I want to add text to a PDF page, using ElementBuilder, but when I try to add non-ascii text, unicode, it comes out as garbage characters.
Answer:
The issue is that the encoding of character codes does not match the Font being used. The following API should work regardless of what language you are using (C#, Java, SWIFT, etc.)
var text = "ﭳﭵﭷﭺﮒ"; // example unicode text.
var font = Font.Create(pdfdoc, name_of_font, text); // name_of_font would be something like "RobotoSans" or "Arial".
var element = elementBuilder.CreateTextBegin(font, font_size);
elementWriter.WriteElement(element);
element = elementBuilder.CreateUnicodeTextRun(text);
elementWriter.WriteElement(element);
elementWriter.WriteElement(elementBuilder.CreateTextEnd());
Exact code will depend on the exact language you use, but this is the essential pattern.

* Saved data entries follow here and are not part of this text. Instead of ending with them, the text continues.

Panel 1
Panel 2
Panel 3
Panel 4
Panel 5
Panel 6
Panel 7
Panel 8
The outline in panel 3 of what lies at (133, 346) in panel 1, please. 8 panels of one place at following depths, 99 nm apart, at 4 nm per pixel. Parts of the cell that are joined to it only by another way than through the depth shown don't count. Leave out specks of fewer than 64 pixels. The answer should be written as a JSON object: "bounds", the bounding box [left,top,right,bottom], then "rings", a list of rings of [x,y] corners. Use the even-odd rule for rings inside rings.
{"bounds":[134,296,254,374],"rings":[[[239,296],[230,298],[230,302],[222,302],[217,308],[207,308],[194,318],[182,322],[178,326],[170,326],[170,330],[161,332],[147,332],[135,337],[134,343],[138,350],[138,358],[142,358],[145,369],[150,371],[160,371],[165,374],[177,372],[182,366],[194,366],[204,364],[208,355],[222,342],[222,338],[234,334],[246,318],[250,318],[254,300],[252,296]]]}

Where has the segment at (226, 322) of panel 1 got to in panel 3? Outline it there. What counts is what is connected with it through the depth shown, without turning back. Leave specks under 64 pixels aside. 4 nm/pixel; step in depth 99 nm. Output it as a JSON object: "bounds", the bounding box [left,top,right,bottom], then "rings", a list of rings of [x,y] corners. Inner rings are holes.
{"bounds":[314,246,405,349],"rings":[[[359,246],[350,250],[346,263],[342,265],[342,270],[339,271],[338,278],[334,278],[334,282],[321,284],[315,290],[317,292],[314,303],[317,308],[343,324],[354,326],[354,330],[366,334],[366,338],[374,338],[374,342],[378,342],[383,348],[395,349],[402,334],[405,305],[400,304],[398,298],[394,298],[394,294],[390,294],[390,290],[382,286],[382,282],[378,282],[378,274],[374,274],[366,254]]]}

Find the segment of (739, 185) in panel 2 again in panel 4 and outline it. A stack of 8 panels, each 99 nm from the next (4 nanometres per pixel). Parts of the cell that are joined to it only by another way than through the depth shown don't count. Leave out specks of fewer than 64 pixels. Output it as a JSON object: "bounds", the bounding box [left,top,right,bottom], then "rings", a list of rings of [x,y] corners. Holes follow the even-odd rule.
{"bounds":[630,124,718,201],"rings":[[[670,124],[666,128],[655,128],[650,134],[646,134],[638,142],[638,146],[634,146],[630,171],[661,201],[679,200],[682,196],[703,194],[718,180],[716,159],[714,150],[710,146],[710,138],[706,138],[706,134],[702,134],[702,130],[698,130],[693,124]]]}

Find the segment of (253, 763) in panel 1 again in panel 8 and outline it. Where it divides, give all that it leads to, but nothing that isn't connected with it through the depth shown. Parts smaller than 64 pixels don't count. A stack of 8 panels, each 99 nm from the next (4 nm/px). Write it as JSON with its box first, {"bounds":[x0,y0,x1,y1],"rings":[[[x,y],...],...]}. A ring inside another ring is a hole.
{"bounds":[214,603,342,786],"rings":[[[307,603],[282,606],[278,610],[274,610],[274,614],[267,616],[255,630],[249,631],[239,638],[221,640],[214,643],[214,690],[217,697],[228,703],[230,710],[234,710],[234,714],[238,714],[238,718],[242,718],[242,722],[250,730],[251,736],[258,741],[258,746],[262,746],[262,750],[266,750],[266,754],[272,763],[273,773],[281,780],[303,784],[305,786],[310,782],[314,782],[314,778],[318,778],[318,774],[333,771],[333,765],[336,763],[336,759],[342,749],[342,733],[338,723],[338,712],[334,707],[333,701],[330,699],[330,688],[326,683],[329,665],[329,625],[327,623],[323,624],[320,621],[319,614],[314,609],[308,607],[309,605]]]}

It is just the unicode values that you are going to need. The set of characters required. PDFNet uses this info to pick the best font matching the family name you gave, and the unicode values you want to use. So PDFNet might pick a second or third choice for font, if the first choice is missing some of the unicode values.
Look at section 9.7.5 of PDF 32000-1:2008, CMaps. char_set isn’t one of the names in that table?
Also:
How big can this string be?
What happens when the characters in this string are not in a single font? Are characters gathered from multiple fonts into this single font?
>Look at section 9.7.5 of PDF 32000-1:2008, CMaps. char_set isn’t one of the names in that table?
The Font.Create and ElementBuilder.CreateUnicodeTextRun are high level methods that hide PDF details, such as CID CMaps, for you, so you can concentrate on creating page content. PDFNet will take care of generating the required data structures in the generated PDF.
We also offer lots of other ways to generate PDF page content, such as GDI+, XAML, XPS, HTML, DOCX, and more.
>How big can this string be?
I am not sure what the implementation limit is. I believe passing 65,535 characters would be no problem, which I image is enough to cover everything needed from a single Font.
>What happens when the characters in this string are not in a single font? Are characters gathered from multiple fonts into this single font?
The method only returns one font, which in this case would be a reference to a single font from the OS/filesystem. In the end the “best” font will be picked.
Ideally you would have an idea of what is covered by the font that you want to use. You can always use multiple fonts on a page.
Thank you again for the feedback, we will look to improve the documentation/API.